Les alternatives recommandées par le collectif montrent également le potentiel de changement. Un participant à la campagne a partagé : « J’ai essayé des outils comme Lumo et Alpine, et il est important pour moi de soutenir des entreprises qui respectent mes valeurs. Si nous pouvons influencer le marché, alors nous devons le faire. »
Avec le débat s’intensifiant autour d’OpenAI et de ses soutiens politiques, de nombreux utilisateur·ices attendent de voir si leur boycott aura des répercussions notables. Comme l’a souligné un analyste : « L’incertitude économique d’OpenAI pourrait effectivement être mise à profit par cette campagne. Il est temps que les utilisateurs réalisent leur pouvoir dans la dynamique du marché. »
QuitGPT : le boycott de ChatGPT secoué par les prises de position pro-Trump de son cofondateur
Le mouvement QuitGPT a pris de l’ampleur, alimenté par la controverse entourant le soutien financier apporté par les dirigeants d’OpenAI à la campagne de Donald Trump. Cette initiative, qui incite les utilisateurs à délaisser l’outil d’intelligence artificielle ChatGPT, s’attaque non seulement à son cofondateur, mais aussi à la notion de responsabilité sociale des entreprises technologiques. Le collectif souhaite attirer l’attention sur les implications éthiques et politiques du soutien à un candidat d’extrême droite, ce qui soulève de nombreuses questions vis-à-vis des valeurs que défendent ces entreprises.
Les campagnes de boycott ne sont pas nouvelles, mais celle-ci se distingue par son appel à la mobilisation collective contre une entreprise largement adoptée par le public. À travers le hashtag #QuitGPT, les citoyens montrent qu’ils ne resteront pas passifs face aux actions des géants de la tech. Les critiques rejoignent un courant plus large qui prône des alternatives respectueuses des droits de l’Homme et de l’environnement, en rejetant l’idée que ChatGPT soit l’unique option sur le marché.

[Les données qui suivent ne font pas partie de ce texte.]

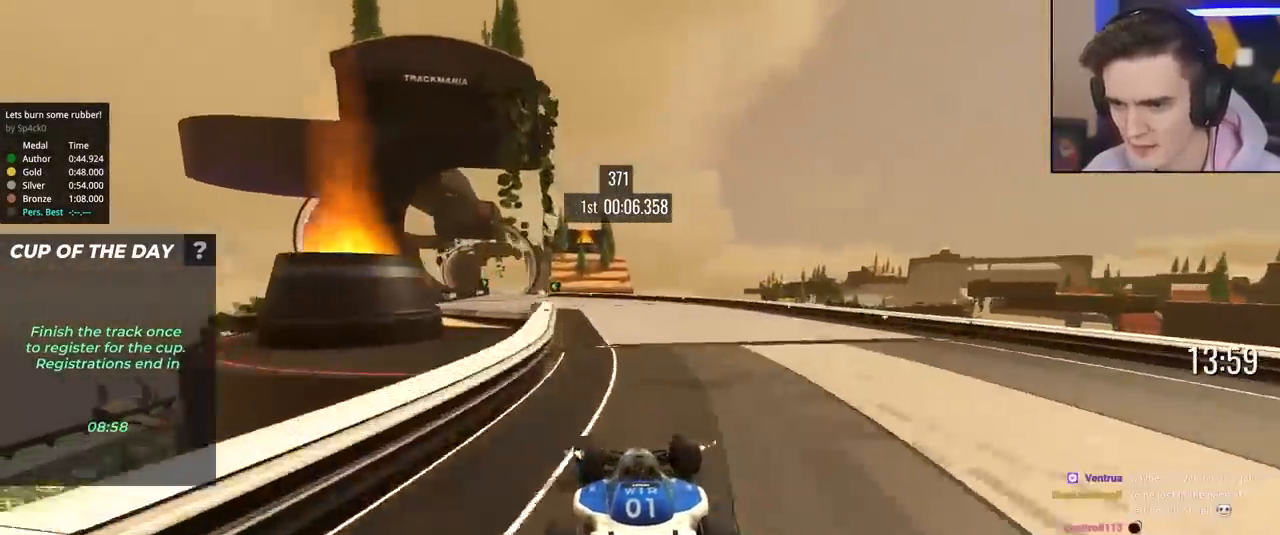
{"keys": ["left", "up"], "events": [[133, "left", "down"]]}
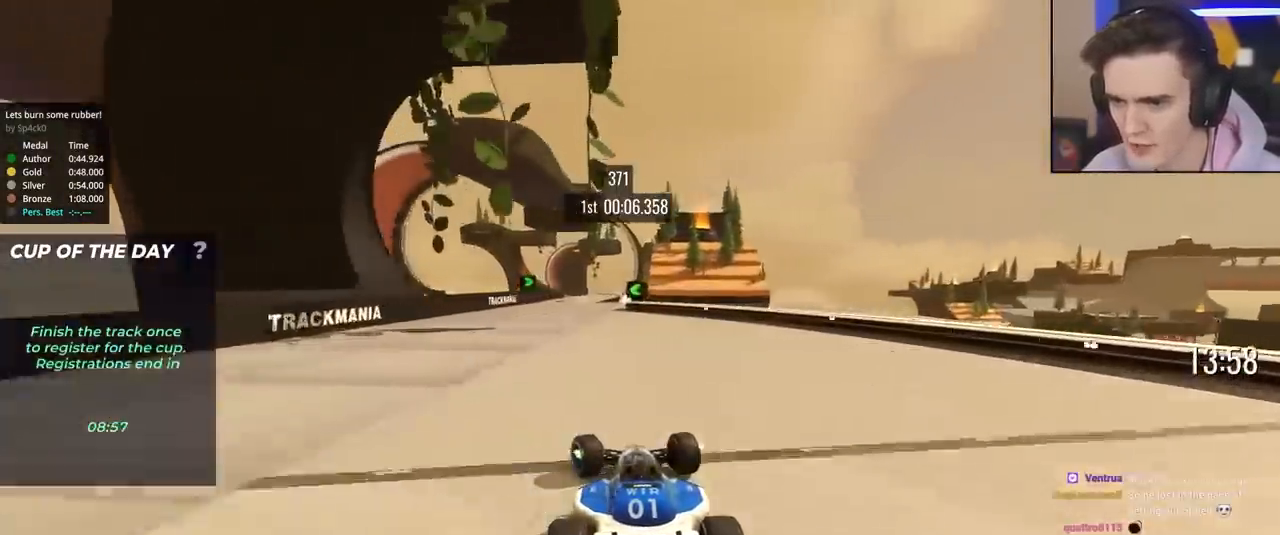
{"keys": ["left", "up"], "events": [[50, "left", "up"], [100, "right", "down"], [283, "right", "up"], [433, "left", "down"]]}
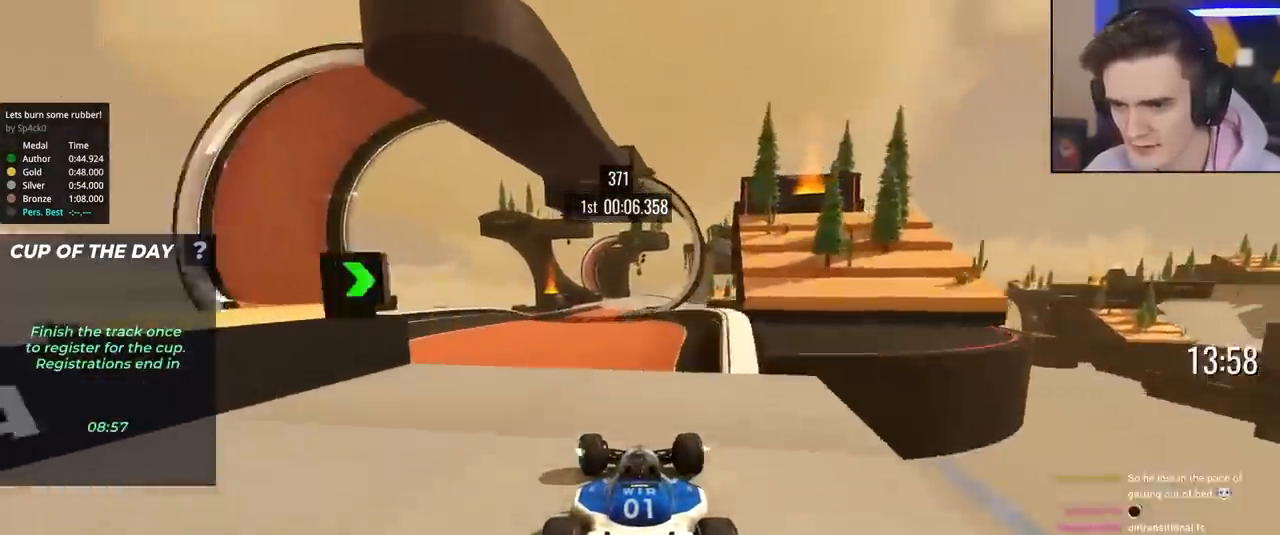
{"keys": ["right", "up"], "events": [[167, "left", "up"], [217, "right", "down"]]}
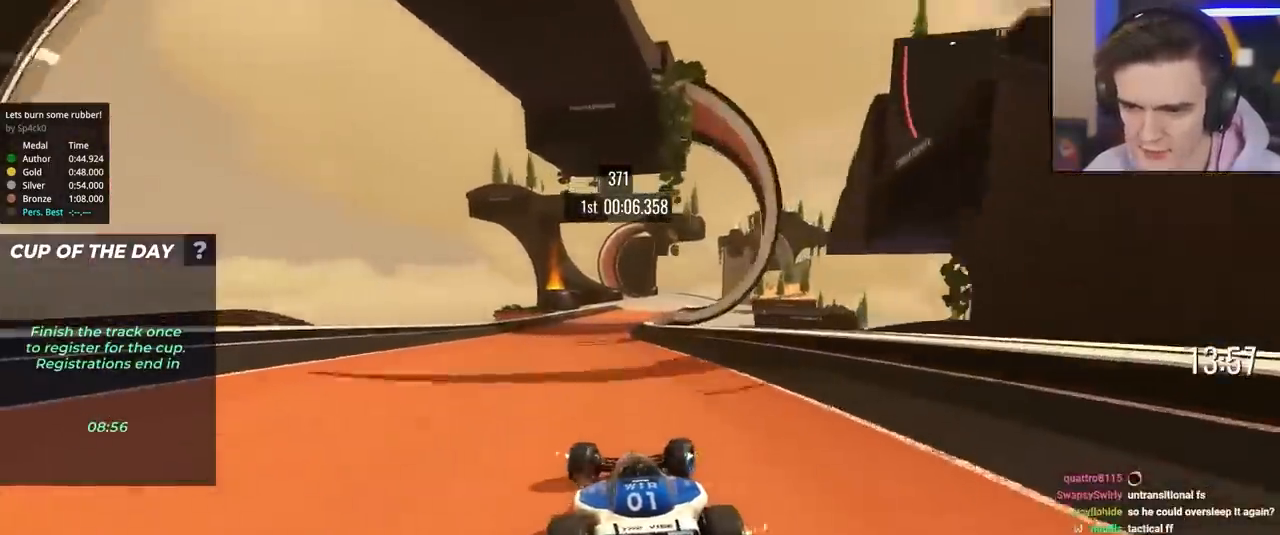
{"keys": ["up"], "events": [[33, "right", "up"], [83, "left", "down"], [233, "left", "up"], [317, "right", "down"], [467, "right", "up"]]}
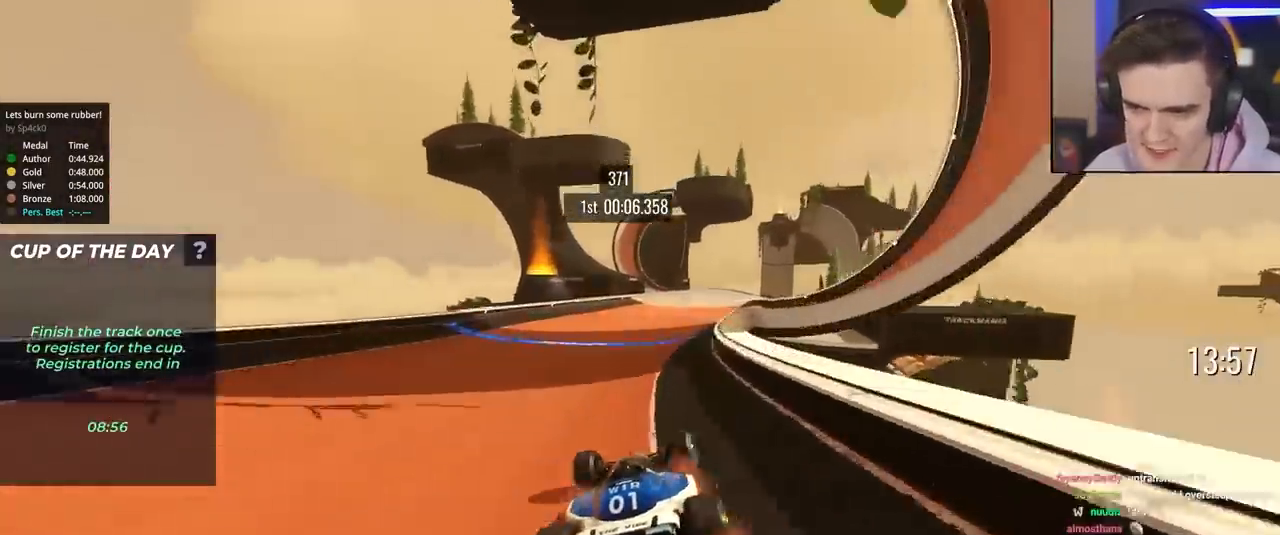
{"keys": ["up"], "events": [[50, "right", "down"], [150, "right", "up"], [383, "right", "down"], [483, "right", "up"]]}
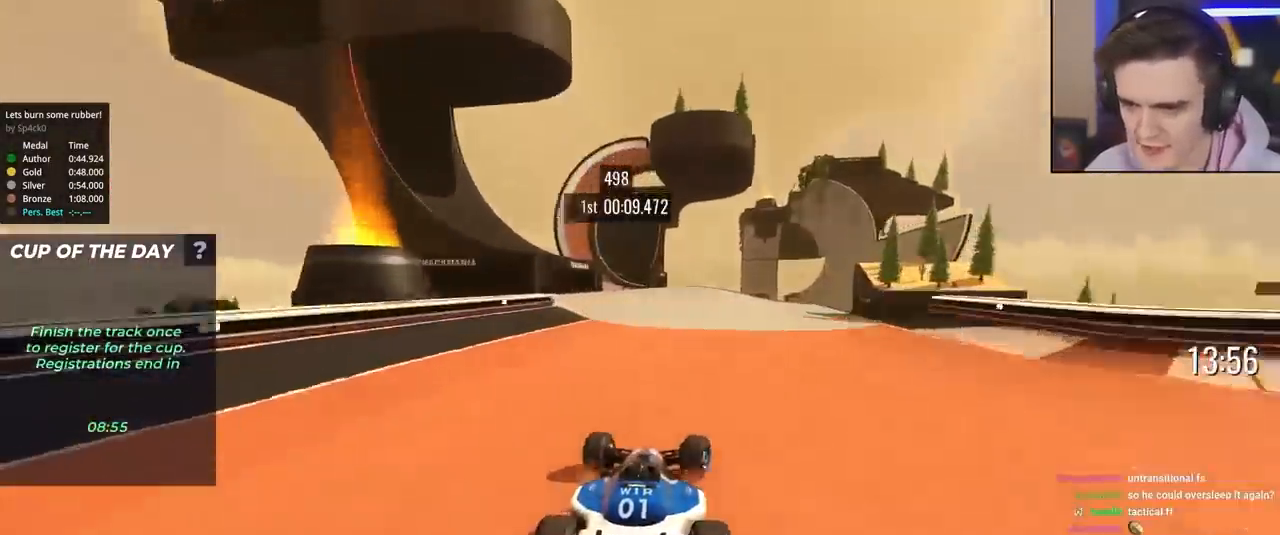
{"keys": ["right", "up"], "events": [[117, "right", "down"], [167, "right", "up"], [300, "right", "down"]]}
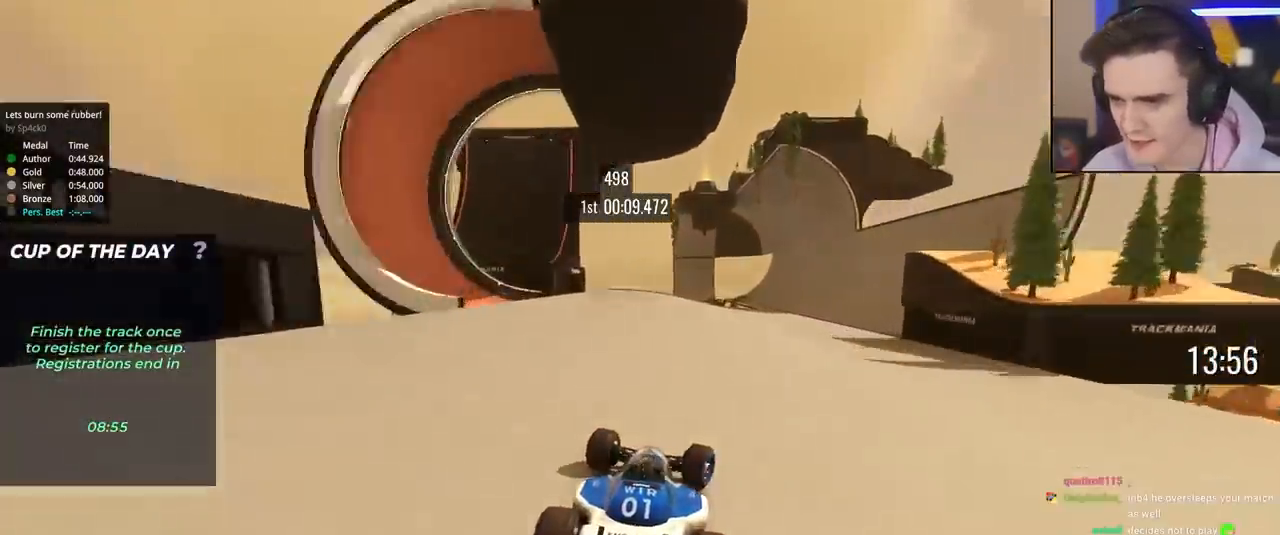
{"keys": ["right", "up"], "events": [[33, "right", "up"], [133, "right", "down"], [233, "right", "up"], [267, "right", "down"], [417, "right", "up"], [467, "right", "down"]]}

Les appel à boycotter ChatGPT ne se base pas uniquement sur des considérations politiques, mais également sur des questions de durabilité et d’éthique. En mettant en avant des alternatives comme Claude (d’Anthropic) qui se concentre sur la sécurité, ce mouvement ouvre la voie à une refonte des attentes vis-à-vis des technologies que nous utilisons au quotidien. À l’heure où les citoyens prennent conscience des enjeux liés à l’IA, QuitGPT offre un cadre pour envisager une technologie qui s’aligne avec des valeurs éthiques.